● PROBLEM TO SOLVE: Please recast the records below as a numbered list, from the line containing "What is the smallest value displayed?" down to the line containing "Where does the", with blank lines dropped. Leave the pictures out.

---------- DATASET EXTRACT

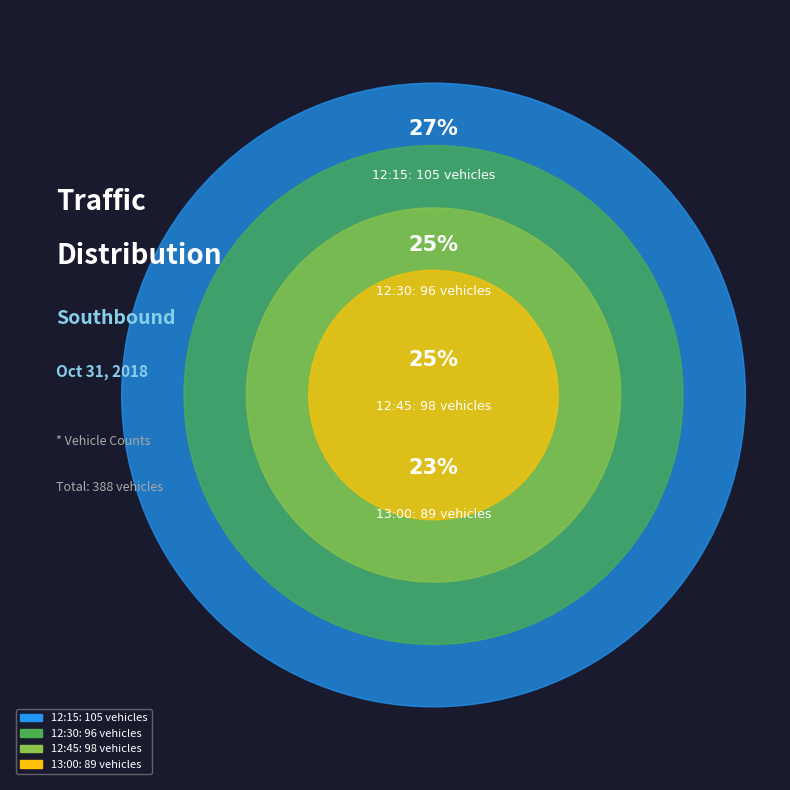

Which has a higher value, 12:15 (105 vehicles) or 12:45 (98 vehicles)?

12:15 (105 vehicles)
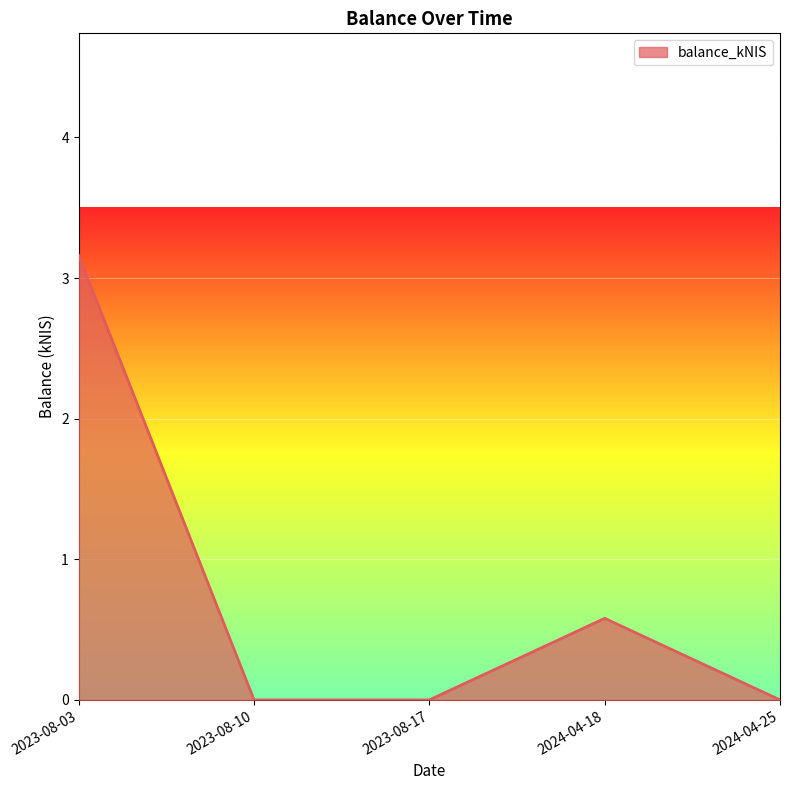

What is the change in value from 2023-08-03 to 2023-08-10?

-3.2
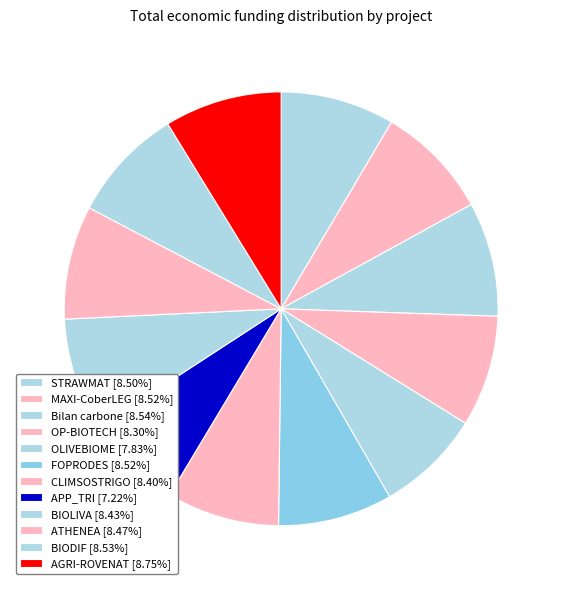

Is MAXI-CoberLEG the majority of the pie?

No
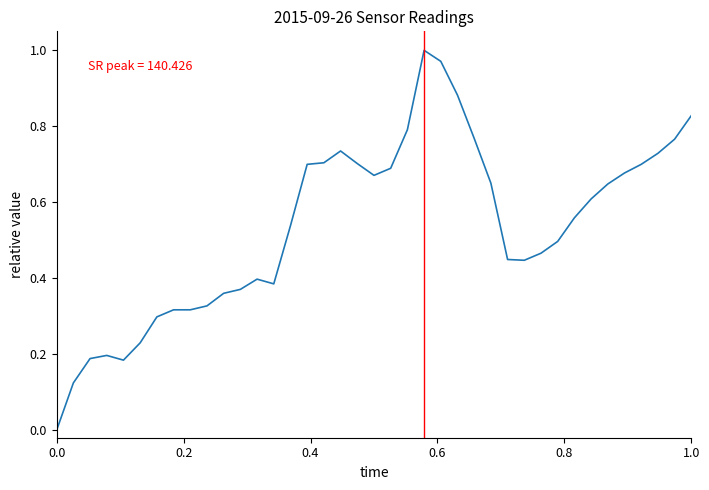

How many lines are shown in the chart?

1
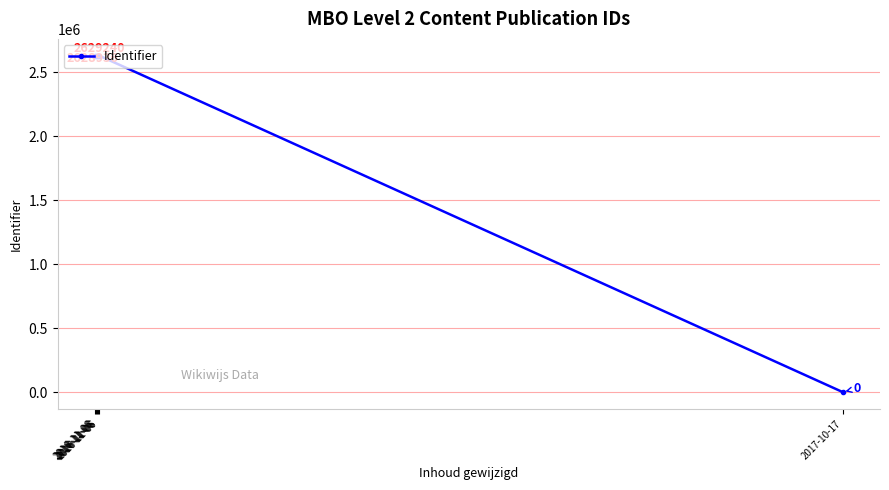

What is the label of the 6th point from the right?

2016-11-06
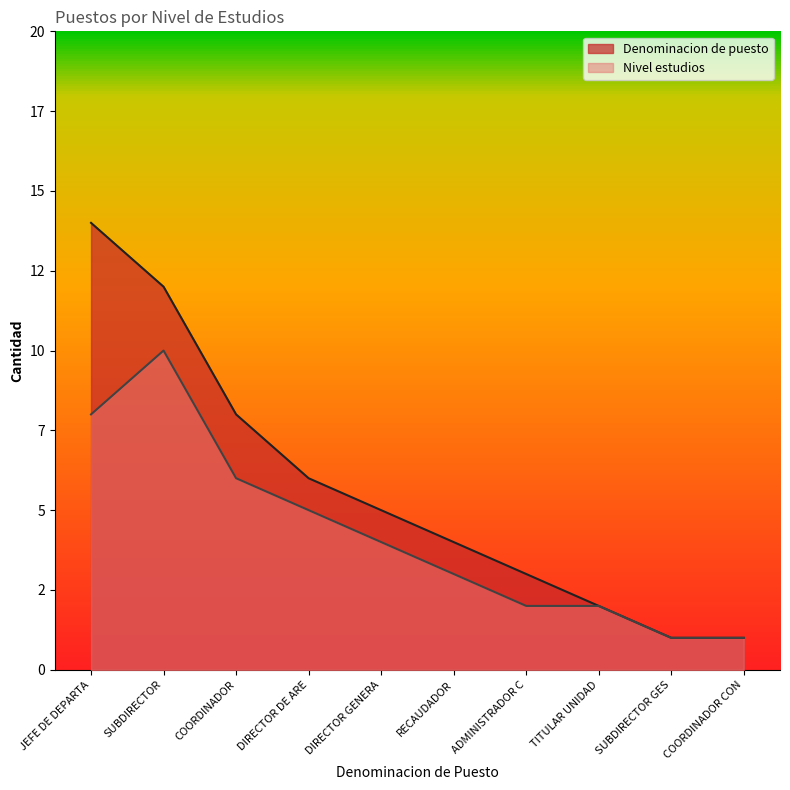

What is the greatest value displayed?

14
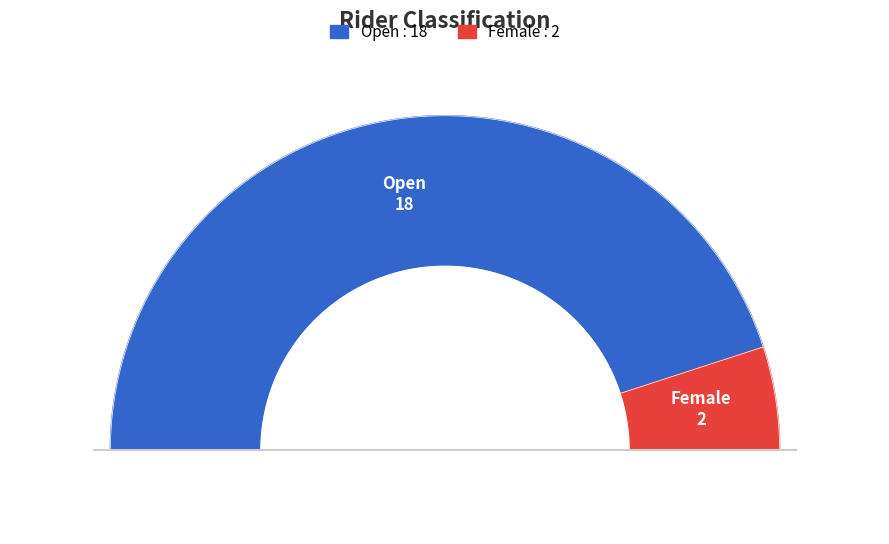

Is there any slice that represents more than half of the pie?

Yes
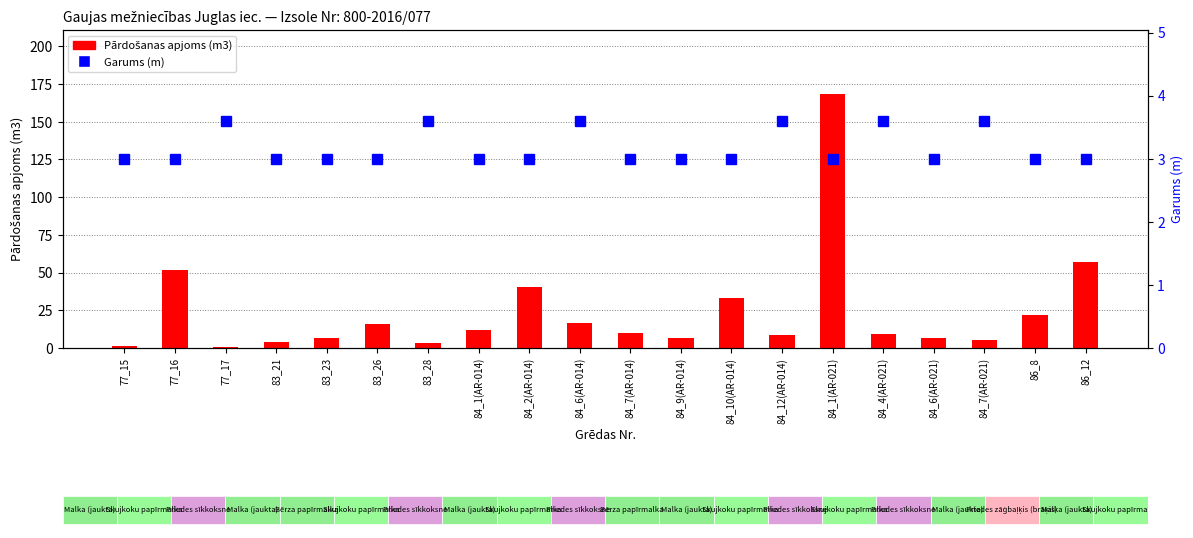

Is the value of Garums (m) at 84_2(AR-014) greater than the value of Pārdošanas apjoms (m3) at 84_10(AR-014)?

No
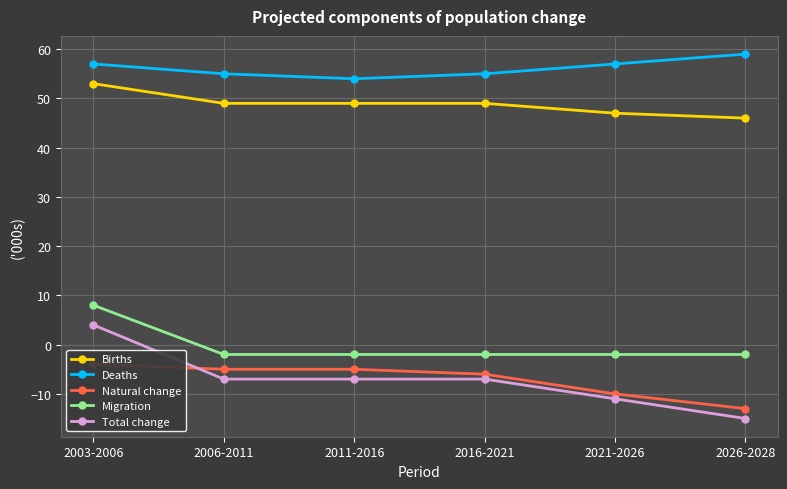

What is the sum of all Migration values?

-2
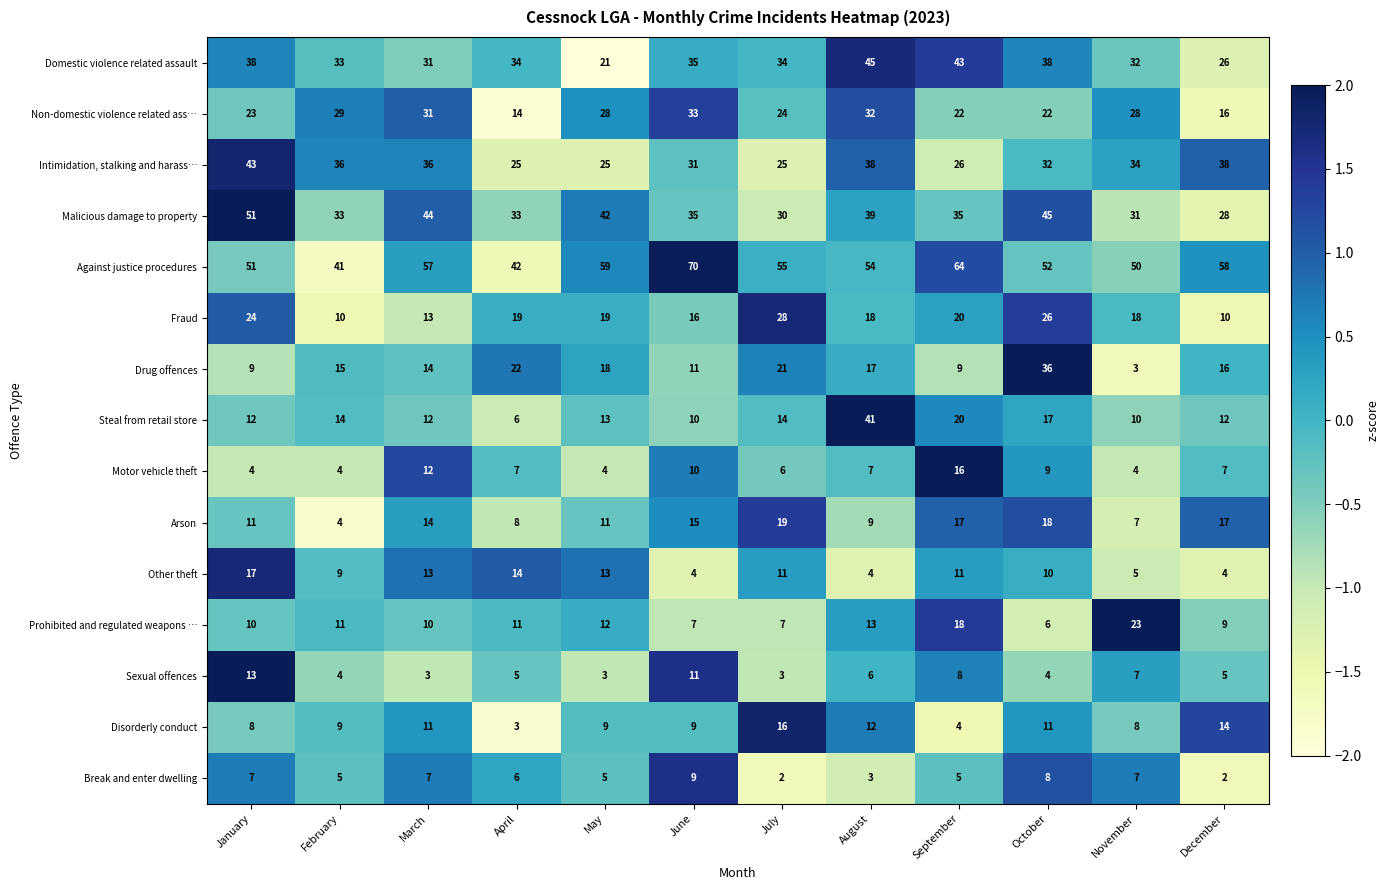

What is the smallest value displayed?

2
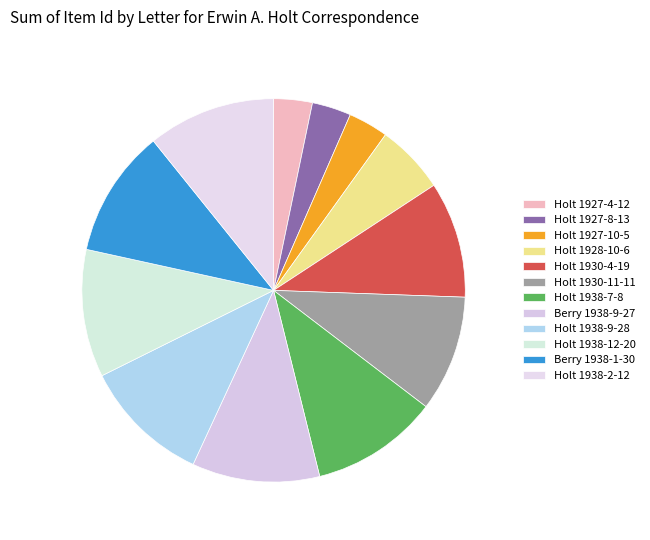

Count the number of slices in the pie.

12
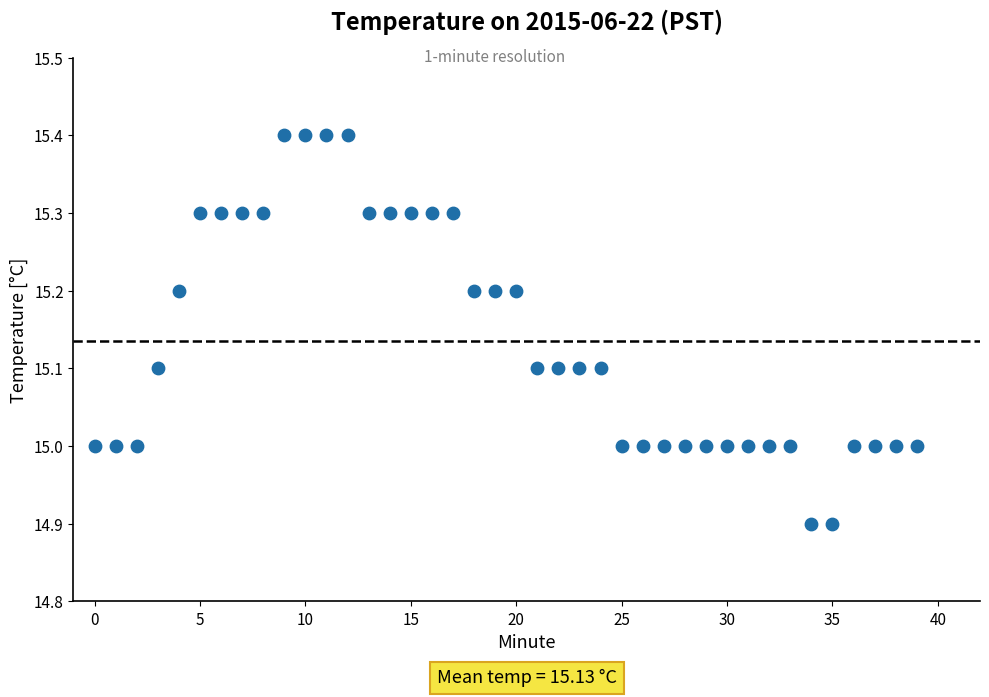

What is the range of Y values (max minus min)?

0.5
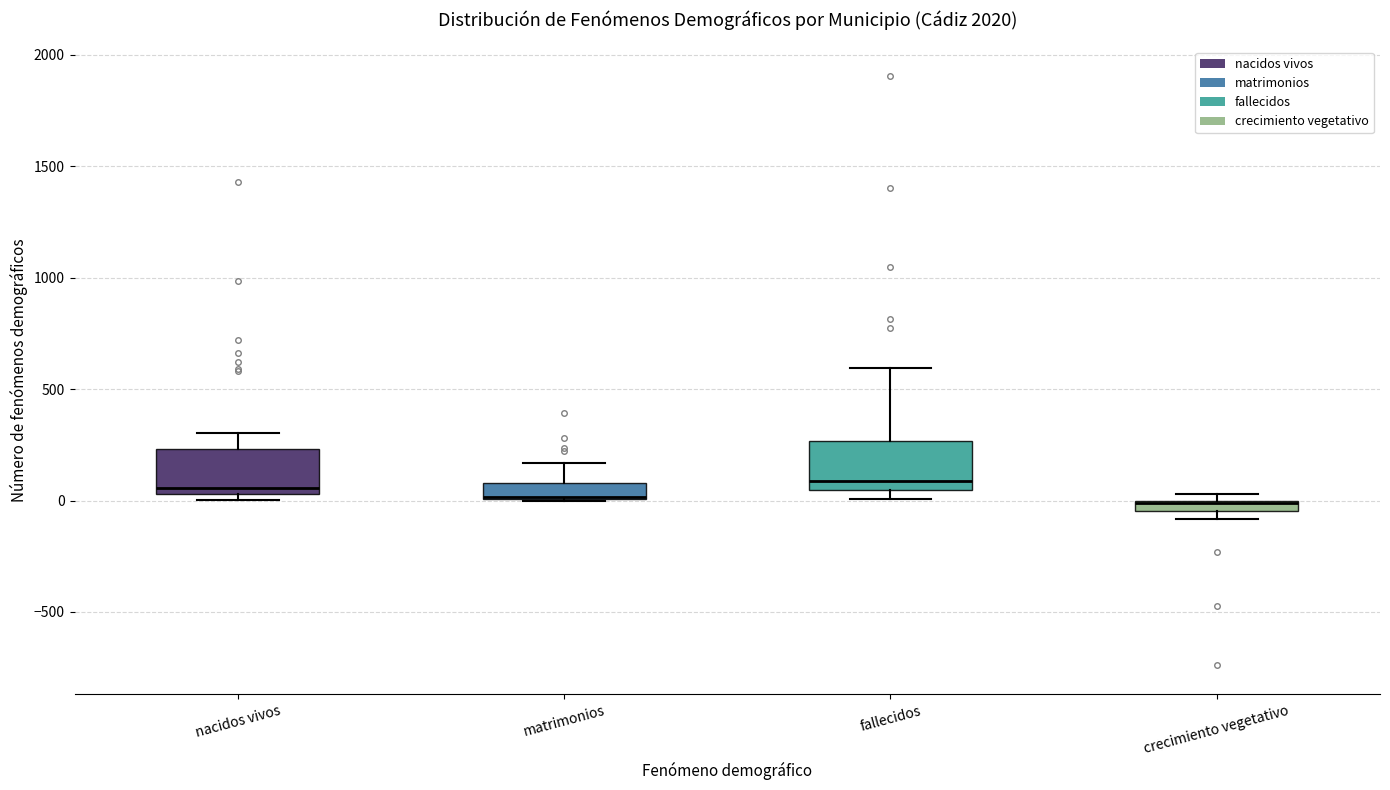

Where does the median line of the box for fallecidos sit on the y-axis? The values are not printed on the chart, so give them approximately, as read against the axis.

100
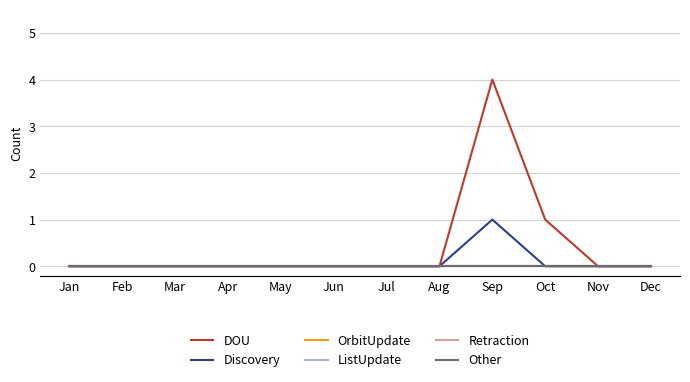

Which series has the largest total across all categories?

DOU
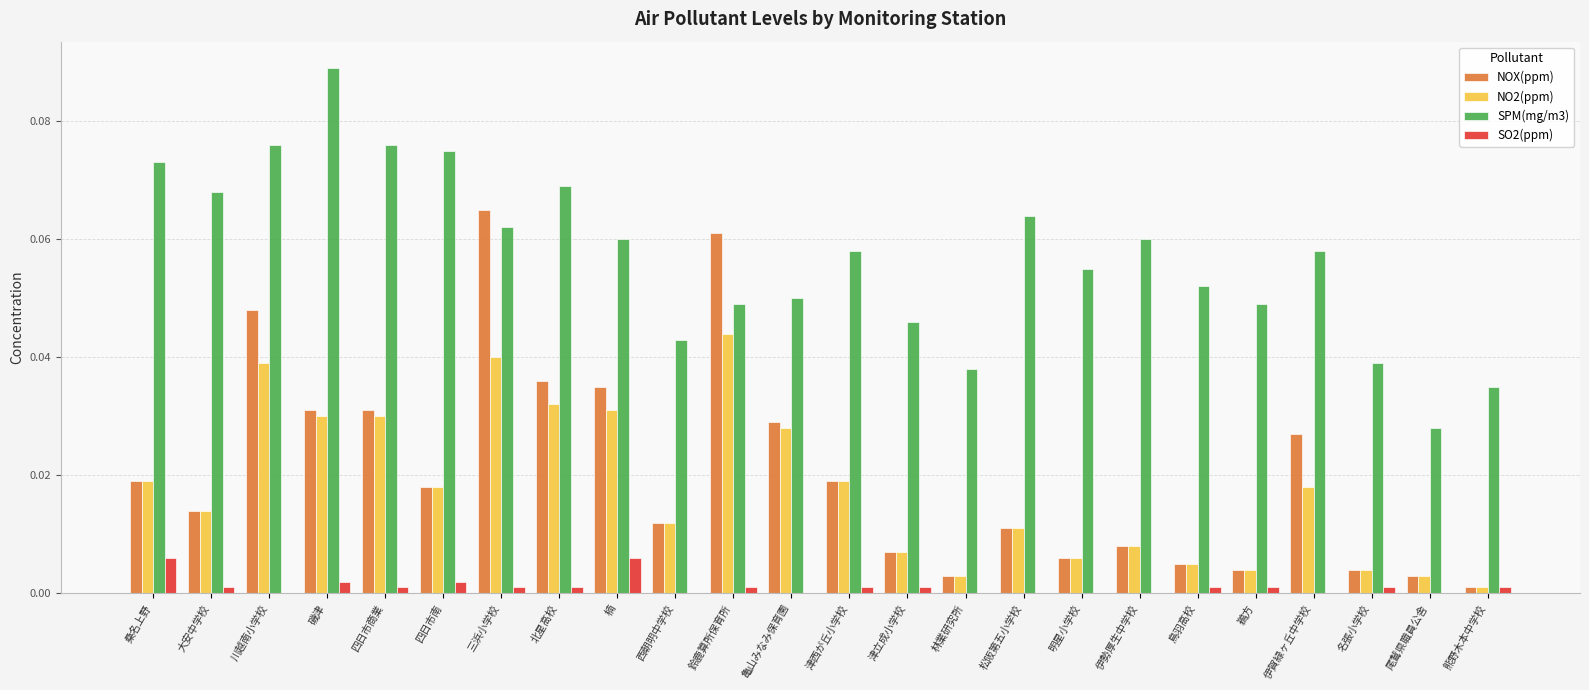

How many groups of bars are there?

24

--------------------

● RESPONSE:
1. What is the smallest value displayed?
2. 2
3. Count the number of slices in the pie.
4. 12
5. What is the range of Y values (max minus min)?
6. 0.5
7. Where does the median line of the box for fallecidos sit on the y-axis? The values are not printed on the chart, so give them approximately, as read against the axis.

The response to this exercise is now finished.